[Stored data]
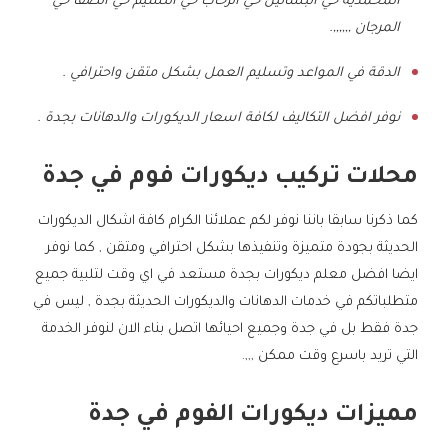
المحمدية حي البساتين حي الرحاب حي النسيم حي الصفا حي
المرجان ,,,,,,.
الدقة في المواعد وتسليم العمل بشكل متقن واحترافي .
نوفر افضل التكاليف لكافة اسعار الديكورات والدهانات بجدة .
محلات تركيب ديكورات فوم في جدة
كما ذكرنا سابقا باننا نوفر لكم عملائنا الكرام كافة اشكال الديكورات
الحديثة بجودة متميزة وتنفيذها بشكل احترافي ومتقن , كما نوفر
ايضا افضل معلم ديكورات بجدة مستعد في اي وقت لتلبية جميع
متطلباتكم في خدمات الدهانات والديكورات الحديثة بجدة , ليس في
جدة فقط بل في جدة وجميع احيائها اتصل بناء الان لنوفر الخدمة
التي تريد باسرع وقت ممكن ,,,.
مميزات ديكورات الفوم في جدة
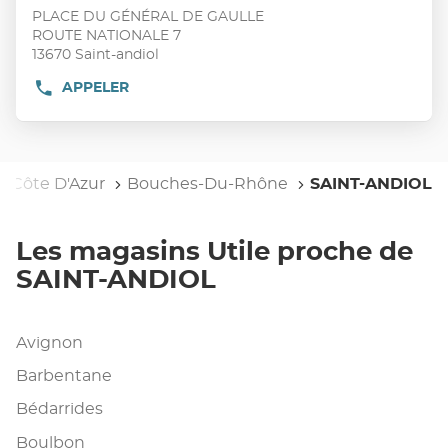
vente
touche
PLACE DU GÉNÉRAL DE GAULLE
:
ENTRÉE
ROUTE NATIONALE 7
pour
13670 Saint-andiol
obtenir
APPELER
AFFICHER
de
LE
plus
NUMÉRO
DE
amples
TÉLÉPHONE
informations
DU
s-Côte D'Azur
Bouches-Du-Rhône
SAINT-ANDIOL
POINT
DE
VENTE
UTILE
Les magasins Utile proche de
SAINT-
ANDIOL
SAINT-ANDIOL
Avignon
Barbentane
Bédarrides
Boulbon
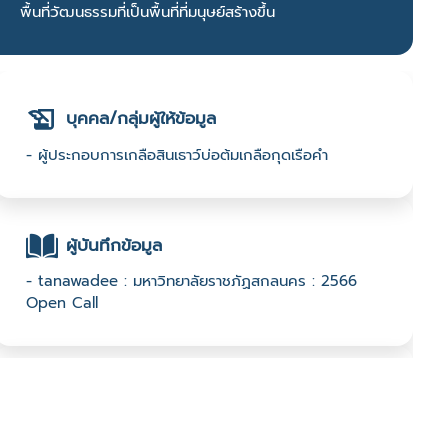
พื้นที่วัฒนธรรมที่เป็นพื้นที่ที่มนุษย์สร้างขึ้น
บุคคล/กลุ่มผู้ให้ข้อมูล
- ผู้ประกอบการเกลือสินเธาว์บ่อต้มเกลือกุดเรือคำ
ผู้บันทึกข้อมูล
- tanawadee : มหาวิทยาลัยราชภัฏสกลนคร : 2566
Open Call
ช่องทางติดต่อ
- -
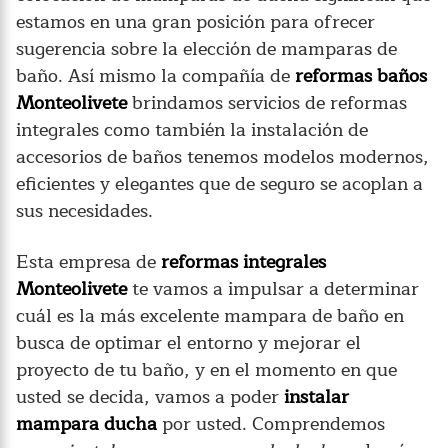
estamos en una gran posición para ofrecer
sugerencia sobre la elección de mamparas de
baño. Así mismo la compañía de
reformas baños
Monteolivete
brindamos servicios de reformas
integrales como también la instalación de
accesorios de baños tenemos modelos modernos,
eficientes y elegantes que de seguro se acoplan a
sus necesidades.
Esta empresa de
reformas integrales
Monteolivete
te vamos a impulsar a determinar
cuál es la más excelente mampara de baño en
busca de optimar el entorno y mejorar el
proyecto de tu baño, y en el momento en que
usted se decida, vamos a poder
instalar
mampara ducha
por usted. Comprendemos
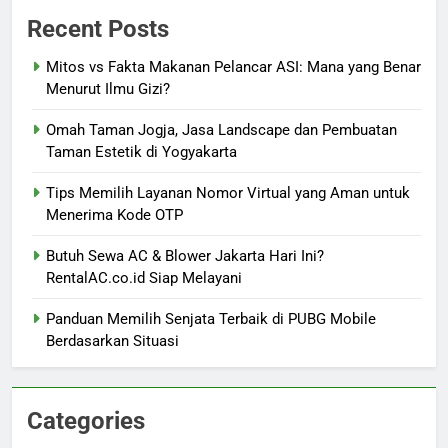
Recent Posts
Mitos vs Fakta Makanan Pelancar ASI: Mana yang Benar
Menurut Ilmu Gizi?
Omah Taman Jogja, Jasa Landscape dan Pembuatan
Taman Estetik di Yogyakarta
Tips Memilih Layanan Nomor Virtual yang Aman untuk
Menerima Kode OTP
Butuh Sewa AC & Blower Jakarta Hari Ini?
RentalAC.co.id Siap Melayani
Panduan Memilih Senjata Terbaik di PUBG Mobile
Berdasarkan Situasi
Categories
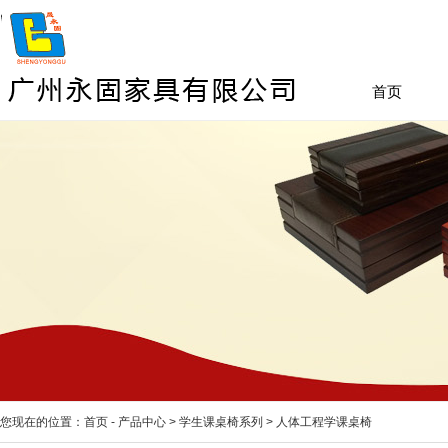
首页
您现在的位置：
首页
-
产品中心
>
学生课桌椅系列
>
人体工程学课桌椅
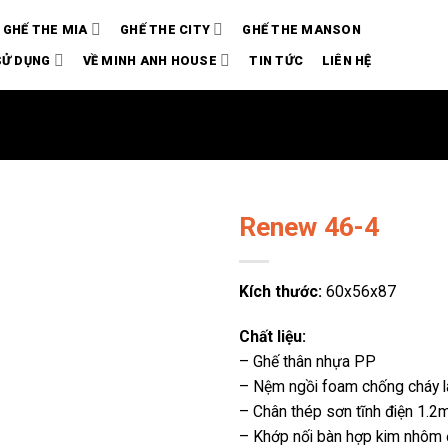
GHẾ THE MIA
GHẾ THE CITY
GHẾ THE MANSON
SỬ DỤNG
VỀ MINH ANH HOUSE
TIN TỨC
LIÊN HỆ
Renew 46-4
Kích thước:
60x56x87
Chất liệu:
– Ghế thân nhựa PP
– Nệm ngồi foam chống cháy l
– Chân thép sơn tĩnh điện 1.
– Khớp nối bàn hợp kim nhôm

• AIM OF THE EXERCISE
Every record, from top to bottom, gets written out exactly; no picture goes into the copy.

• RESPONSE FOR THIS EXERCISE
المحمدية حي البساتين حي الرحاب حي النسيم حي الصفا حي
المرجان ,,,,,,.
الدقة في المواعد وتسليم العمل بشكل متقن واحترافي .
نوفر افضل التكاليف لكافة اسعار الديكورات والدهانات بجدة .
محلات تركيب ديكورات فوم في جدة
كما ذكرنا سابقا باننا نوفر لكم عملائنا الكرام كافة اشكال الديكورات
الحديثة بجودة متميزة وتنفيذها بشكل احترافي ومتقن , كما نوفر
ايضا افضل معلم ديكورات بجدة مستعد في اي وقت لتلبية جميع
متطلباتكم في خدمات الدهانات والديكورات الحديثة بجدة , ليس في
جدة فقط بل في جدة وجميع احيائها اتصل بناء الان لنوفر الخدمة
التي تريد باسرع وقت ممكن ,,,.
مميزات ديكورات الفوم في جدة
vente
touche
PLACE DU GÉNÉRAL DE GAULLE
:
ENTRÉE
ROUTE NATIONALE 7
pour
13670 Saint-andiol
obtenir
APPELER
AFFICHER
de
LE
plus
NUMÉRO
DE
amples
TÉLÉPHONE
informations
DU
s-Côte D'Azur
Bouches-Du-Rhône
SAINT-ANDIOL
POINT
DE
VENTE
UTILE
Les magasins Utile proche de
SAINT-
ANDIOL
SAINT-ANDIOL
Avignon
Barbentane
Bédarrides
Boulbon
พื้นที่วัฒนธรรมที่เป็นพื้นที่ที่มนุษย์สร้างขึ้น
บุคคล/กลุ่มผู้ให้ข้อมูล
- ผู้ประกอบการเกลือสินเธาว์บ่อต้มเกลือกุดเรือคำ
ผู้บันทึกข้อมูล
- tanawadee : มหาวิทยาลัยราชภัฏสกลนคร : 2566
Open Call
ช่องทางติดต่อ
- -
estamos en una gran posición para ofrecer
sugerencia sobre la elección de mamparas de
baño. Así mismo la compañía de
reformas baños
Monteolivete
brindamos servicios de reformas
integrales como también la instalación de
accesorios de baños tenemos modelos modernos,
eficientes y elegantes que de seguro se acoplan a
sus necesidades.
Esta empresa de
reformas integrales
Monteolivete
te vamos a impulsar a determinar
cuál es la más excelente mampara de baño en
busca de optimar el entorno y mejorar el
proyecto de tu baño, y en el momento en que
usted se decida, vamos a poder
instalar
mampara ducha
por usted. Comprendemos
Recent Posts
Mitos vs Fakta Makanan Pelancar ASI: Mana yang Benar
Menurut Ilmu Gizi?
Omah Taman Jogja, Jasa Landscape dan Pembuatan
Taman Estetik di Yogyakarta
Tips Memilih Layanan Nomor Virtual yang Aman untuk
Menerima Kode OTP
Butuh Sewa AC & Blower Jakarta Hari Ini?
RentalAC.co.id Siap Melayani
Panduan Memilih Senjata Terbaik di PUBG Mobile
Berdasarkan Situasi
Categories
首页
您现在的位置：
首页
-
产品中心
>
学生课桌椅系列
>
人体工程学课桌椅
GHẾ THE MIA
GHẾ THE CITY
GHẾ THE MANSON
SỬ DỤNG
VỀ MINH ANH HOUSE
TIN TỨC
LIÊN HỆ
Renew 46-4
Kích thước:
60x56x87
Chất liệu:
– Ghế thân nhựa PP
– Nệm ngồi foam chống cháy l
– Chân thép sơn tĩnh điện 1.
– Khớp nối bàn hợp kim nhôm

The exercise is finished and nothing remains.